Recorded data
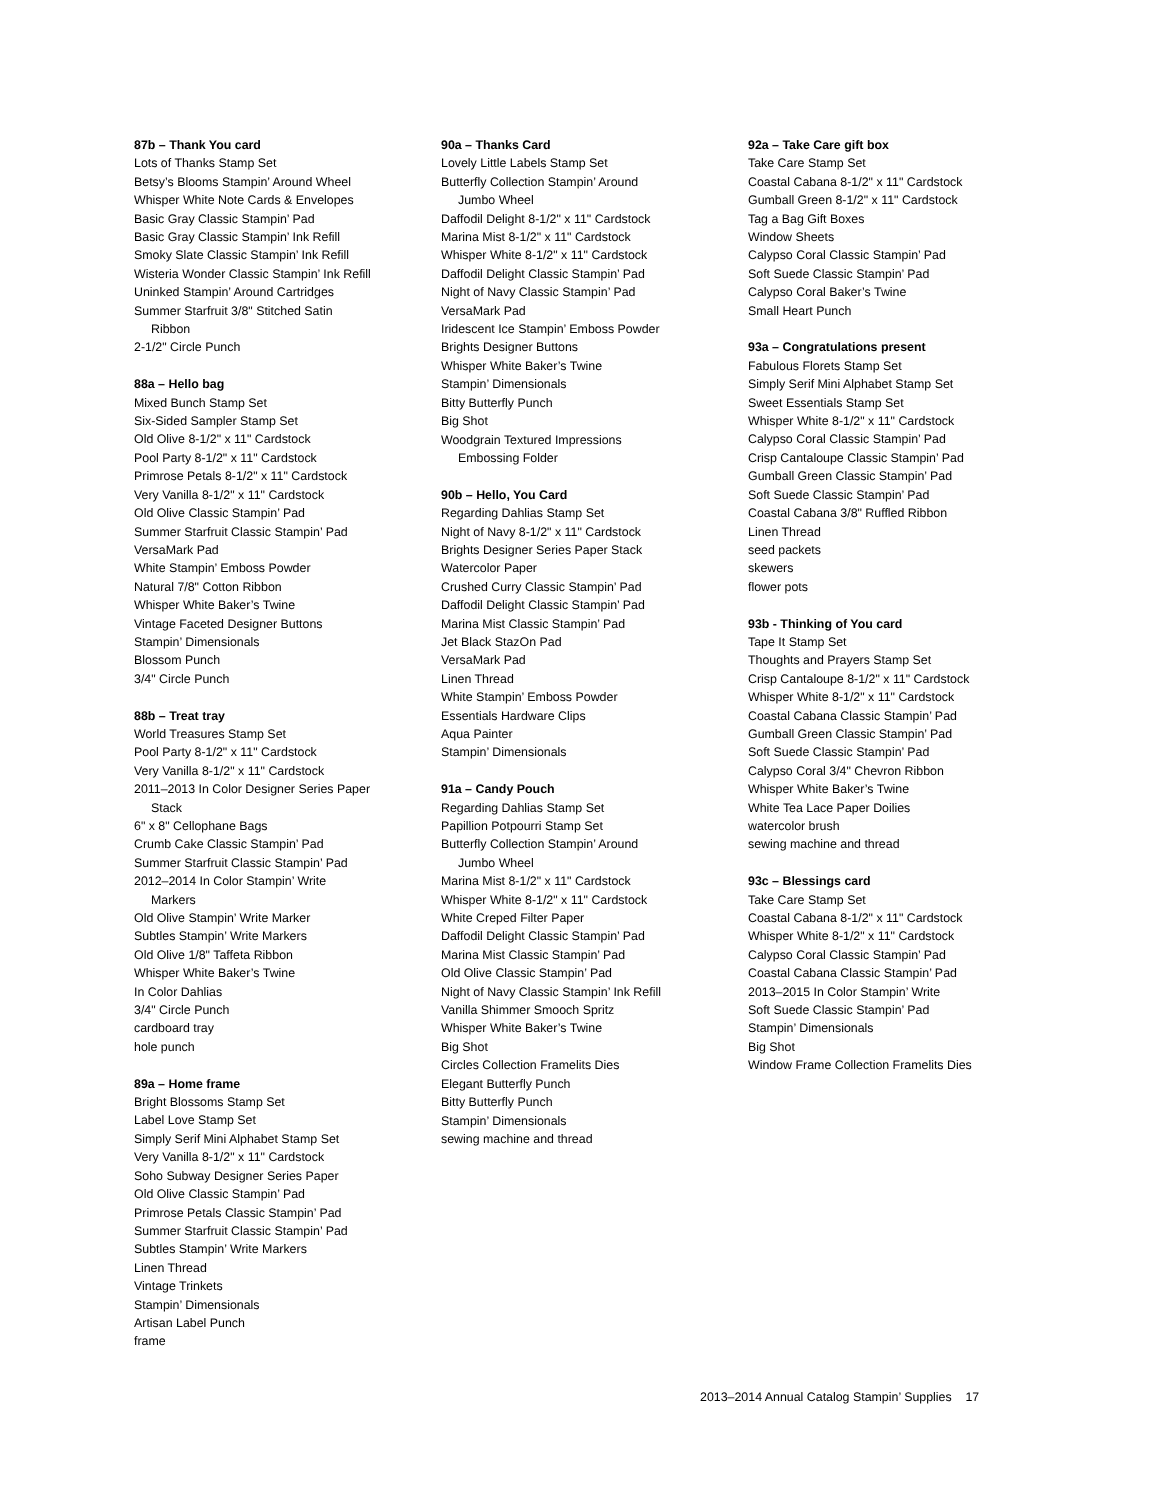87b – Thank You card
Lots of Thanks Stamp Set
Betsy’s Blooms Stampin’ Around Wheel
Whisper White Note Cards & Envelopes
Basic Gray Classic Stampin’ Pad
Basic Gray Classic Stampin’ Ink Refill
Smoky Slate Classic Stampin’ Ink Refill
Wisteria Wonder Classic Stampin’ Ink Refill
Uninked Stampin’ Around Cartridges
Summer Starfruit 3/8" Stitched Satin
Ribbon
2-1/2" Circle Punch
88a – Hello bag
Mixed Bunch Stamp Set
Six-Sided Sampler Stamp Set
Old Olive 8-1/2" x 11" Cardstock
Pool Party 8-1/2" x 11" Cardstock
Primrose Petals 8-1/2" x 11" Cardstock
Very Vanilla 8-1/2" x 11" Cardstock
Old Olive Classic Stampin’ Pad
Summer Starfruit Classic Stampin’ Pad
VersaMark Pad
White Stampin’ Emboss Powder
Natural 7/8" Cotton Ribbon
Whisper White Baker’s Twine
Vintage Faceted Designer Buttons
Stampin’ Dimensionals
Blossom Punch
3/4" Circle Punch
88b – Treat tray
World Treasures Stamp Set
Pool Party 8-1/2" x 11" Cardstock
Very Vanilla 8-1/2" x 11" Cardstock
2011–2013 In Color Designer Series Paper
Stack
6" x 8" Cellophane Bags
Crumb Cake Classic Stampin’ Pad
Summer Starfruit Classic Stampin’ Pad
2012–2014 In Color Stampin’ Write
Markers
Old Olive Stampin’ Write Marker
Subtles Stampin’ Write Markers
Old Olive 1/8" Taffeta Ribbon
Whisper White Baker’s Twine
In Color Dahlias
3/4" Circle Punch
cardboard tray
hole punch
89a – Home frame
Bright Blossoms Stamp Set
Label Love Stamp Set
Simply Serif Mini Alphabet Stamp Set
Very Vanilla 8-1/2" x 11" Cardstock
Soho Subway Designer Series Paper
Old Olive Classic Stampin’ Pad
Primrose Petals Classic Stampin’ Pad
Summer Starfruit Classic Stampin’ Pad
Subtles Stampin’ Write Markers
Linen Thread
Vintage Trinkets
Stampin’ Dimensionals
Artisan Label Punch
frame
90a – Thanks Card
Lovely Little Labels Stamp Set
Butterfly Collection Stampin’ Around
Jumbo Wheel
Daffodil Delight 8-1/2" x 11" Cardstock
Marina Mist 8-1/2" x 11" Cardstock
Whisper White 8-1/2" x 11" Cardstock
Daffodil Delight Classic Stampin’ Pad
Night of Navy Classic Stampin’ Pad
VersaMark Pad
Iridescent Ice Stampin’ Emboss Powder
Brights Designer Buttons
Whisper White Baker’s Twine
Stampin’ Dimensionals
Bitty Butterfly Punch
Big Shot
Woodgrain Textured Impressions
Embossing Folder
90b – Hello, You Card
Regarding Dahlias Stamp Set
Night of Navy 8-1/2" x 11" Cardstock
Brights Designer Series Paper Stack
Watercolor Paper
Crushed Curry Classic Stampin’ Pad
Daffodil Delight Classic Stampin’ Pad
Marina Mist Classic Stampin’ Pad
Jet Black StazOn Pad
VersaMark Pad
Linen Thread
White Stampin’ Emboss Powder
Essentials Hardware Clips
Aqua Painter
Stampin’ Dimensionals
91a – Candy Pouch
Regarding Dahlias Stamp Set
Papillion Potpourri Stamp Set
Butterfly Collection Stampin’ Around
Jumbo Wheel
Marina Mist 8-1/2" x 11" Cardstock
Whisper White 8-1/2" x 11" Cardstock
White Creped Filter Paper
Daffodil Delight Classic Stampin’ Pad
Marina Mist Classic Stampin’ Pad
Old Olive Classic Stampin’ Pad
Night of Navy Classic Stampin’ Ink Refill
Vanilla Shimmer Smooch Spritz
Whisper White Baker’s Twine
Big Shot
Circles Collection Framelits Dies
Elegant Butterfly Punch
Bitty Butterfly Punch
Stampin’ Dimensionals
sewing machine and thread
92a – Take Care gift box
Take Care Stamp Set
Coastal Cabana 8-1/2" x 11" Cardstock
Gumball Green 8-1/2" x 11" Cardstock
Tag a Bag Gift Boxes
Window Sheets
Calypso Coral Classic Stampin’ Pad
Soft Suede Classic Stampin’ Pad
Calypso Coral Baker’s Twine
Small Heart Punch
93a – Congratulations present
Fabulous Florets Stamp Set
Simply Serif Mini Alphabet Stamp Set
Sweet Essentials Stamp Set
Whisper White 8-1/2" x 11" Cardstock
Calypso Coral Classic Stampin’ Pad
Crisp Cantaloupe Classic Stampin’ Pad
Gumball Green Classic Stampin’ Pad
Soft Suede Classic Stampin’ Pad
Coastal Cabana 3/8" Ruffled Ribbon
Linen Thread
seed packets
skewers
flower pots
93b - Thinking of You card
Tape It Stamp Set
Thoughts and Prayers Stamp Set
Crisp Cantaloupe 8-1/2" x 11" Cardstock
Whisper White 8-1/2" x 11" Cardstock
Coastal Cabana Classic Stampin’ Pad
Gumball Green Classic Stampin’ Pad
Soft Suede Classic Stampin’ Pad
Calypso Coral 3/4" Chevron Ribbon
Whisper White Baker’s Twine
White Tea Lace Paper Doilies
watercolor brush
sewing machine and thread
93c – Blessings card
Take Care Stamp Set
Coastal Cabana 8-1/2" x 11" Cardstock
Whisper White 8-1/2" x 11" Cardstock
Calypso Coral Classic Stampin’ Pad
Coastal Cabana Classic Stampin’ Pad
2013–2015 In Color Stampin’ Write
Soft Suede Classic Stampin’ Pad
Stampin’ Dimensionals
Big Shot
Window Frame Collection Framelits Dies
2013–2014 Annual Catalog Stampin’ Supplies 17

Task requirements: Every line of the records above must reappear exactly, though the pictures must not.

Solution below:
87b – Thank You card
Lots of Thanks Stamp Set
Betsy’s Blooms Stampin’ Around Wheel
Whisper White Note Cards & Envelopes
Basic Gray Classic Stampin’ Pad
Basic Gray Classic Stampin’ Ink Refill
Smoky Slate Classic Stampin’ Ink Refill
Wisteria Wonder Classic Stampin’ Ink Refill
Uninked Stampin’ Around Cartridges
Summer Starfruit 3/8" Stitched Satin
Ribbon
2-1/2" Circle Punch
88a – Hello bag
Mixed Bunch Stamp Set
Six-Sided Sampler Stamp Set
Old Olive 8-1/2" x 11" Cardstock
Pool Party 8-1/2" x 11" Cardstock
Primrose Petals 8-1/2" x 11" Cardstock
Very Vanilla 8-1/2" x 11" Cardstock
Old Olive Classic Stampin’ Pad
Summer Starfruit Classic Stampin’ Pad
VersaMark Pad
White Stampin’ Emboss Powder
Natural 7/8" Cotton Ribbon
Whisper White Baker’s Twine
Vintage Faceted Designer Buttons
Stampin’ Dimensionals
Blossom Punch
3/4" Circle Punch
88b – Treat tray
World Treasures Stamp Set
Pool Party 8-1/2" x 11" Cardstock
Very Vanilla 8-1/2" x 11" Cardstock
2011–2013 In Color Designer Series Paper
Stack
6" x 8" Cellophane Bags
Crumb Cake Classic Stampin’ Pad
Summer Starfruit Classic Stampin’ Pad
2012–2014 In Color Stampin’ Write
Markers
Old Olive Stampin’ Write Marker
Subtles Stampin’ Write Markers
Old Olive 1/8" Taffeta Ribbon
Whisper White Baker’s Twine
In Color Dahlias
3/4" Circle Punch
cardboard tray
hole punch
89a – Home frame
Bright Blossoms Stamp Set
Label Love Stamp Set
Simply Serif Mini Alphabet Stamp Set
Very Vanilla 8-1/2" x 11" Cardstock
Soho Subway Designer Series Paper
Old Olive Classic Stampin’ Pad
Primrose Petals Classic Stampin’ Pad
Summer Starfruit Classic Stampin’ Pad
Subtles Stampin’ Write Markers
Linen Thread
Vintage Trinkets
Stampin’ Dimensionals
Artisan Label Punch
frame
90a – Thanks Card
Lovely Little Labels Stamp Set
Butterfly Collection Stampin’ Around
Jumbo Wheel
Daffodil Delight 8-1/2" x 11" Cardstock
Marina Mist 8-1/2" x 11" Cardstock
Whisper White 8-1/2" x 11" Cardstock
Daffodil Delight Classic Stampin’ Pad
Night of Navy Classic Stampin’ Pad
VersaMark Pad
Iridescent Ice Stampin’ Emboss Powder
Brights Designer Buttons
Whisper White Baker’s Twine
Stampin’ Dimensionals
Bitty Butterfly Punch
Big Shot
Woodgrain Textured Impressions
Embossing Folder
90b – Hello, You Card
Regarding Dahlias Stamp Set
Night of Navy 8-1/2" x 11" Cardstock
Brights Designer Series Paper Stack
Watercolor Paper
Crushed Curry Classic Stampin’ Pad
Daffodil Delight Classic Stampin’ Pad
Marina Mist Classic Stampin’ Pad
Jet Black StazOn Pad
VersaMark Pad
Linen Thread
White Stampin’ Emboss Powder
Essentials Hardware Clips
Aqua Painter
Stampin’ Dimensionals
91a – Candy Pouch
Regarding Dahlias Stamp Set
Papillion Potpourri Stamp Set
Butterfly Collection Stampin’ Around
Jumbo Wheel
Marina Mist 8-1/2" x 11" Cardstock
Whisper White 8-1/2" x 11" Cardstock
White Creped Filter Paper
Daffodil Delight Classic Stampin’ Pad
Marina Mist Classic Stampin’ Pad
Old Olive Classic Stampin’ Pad
Night of Navy Classic Stampin’ Ink Refill
Vanilla Shimmer Smooch Spritz
Whisper White Baker’s Twine
Big Shot
Circles Collection Framelits Dies
Elegant Butterfly Punch
Bitty Butterfly Punch
Stampin’ Dimensionals
sewing machine and thread
92a – Take Care gift box
Take Care Stamp Set
Coastal Cabana 8-1/2" x 11" Cardstock
Gumball Green 8-1/2" x 11" Cardstock
Tag a Bag Gift Boxes
Window Sheets
Calypso Coral Classic Stampin’ Pad
Soft Suede Classic Stampin’ Pad
Calypso Coral Baker’s Twine
Small Heart Punch
93a – Congratulations present
Fabulous Florets Stamp Set
Simply Serif Mini Alphabet Stamp Set
Sweet Essentials Stamp Set
Whisper White 8-1/2" x 11" Cardstock
Calypso Coral Classic Stampin’ Pad
Crisp Cantaloupe Classic Stampin’ Pad
Gumball Green Classic Stampin’ Pad
Soft Suede Classic Stampin’ Pad
Coastal Cabana 3/8" Ruffled Ribbon
Linen Thread
seed packets
skewers
flower pots
93b - Thinking of You card
Tape It Stamp Set
Thoughts and Prayers Stamp Set
Crisp Cantaloupe 8-1/2" x 11" Cardstock
Whisper White 8-1/2" x 11" Cardstock
Coastal Cabana Classic Stampin’ Pad
Gumball Green Classic Stampin’ Pad
Soft Suede Classic Stampin’ Pad
Calypso Coral 3/4" Chevron Ribbon
Whisper White Baker’s Twine
White Tea Lace Paper Doilies
watercolor brush
sewing machine and thread
93c – Blessings card
Take Care Stamp Set
Coastal Cabana 8-1/2" x 11" Cardstock
Whisper White 8-1/2" x 11" Cardstock
Calypso Coral Classic Stampin’ Pad
Coastal Cabana Classic Stampin’ Pad
2013–2015 In Color Stampin’ Write
Soft Suede Classic Stampin’ Pad
Stampin’ Dimensionals
Big Shot
Window Frame Collection Framelits Dies
2013–2014 Annual Catalog Stampin’ Supplies 17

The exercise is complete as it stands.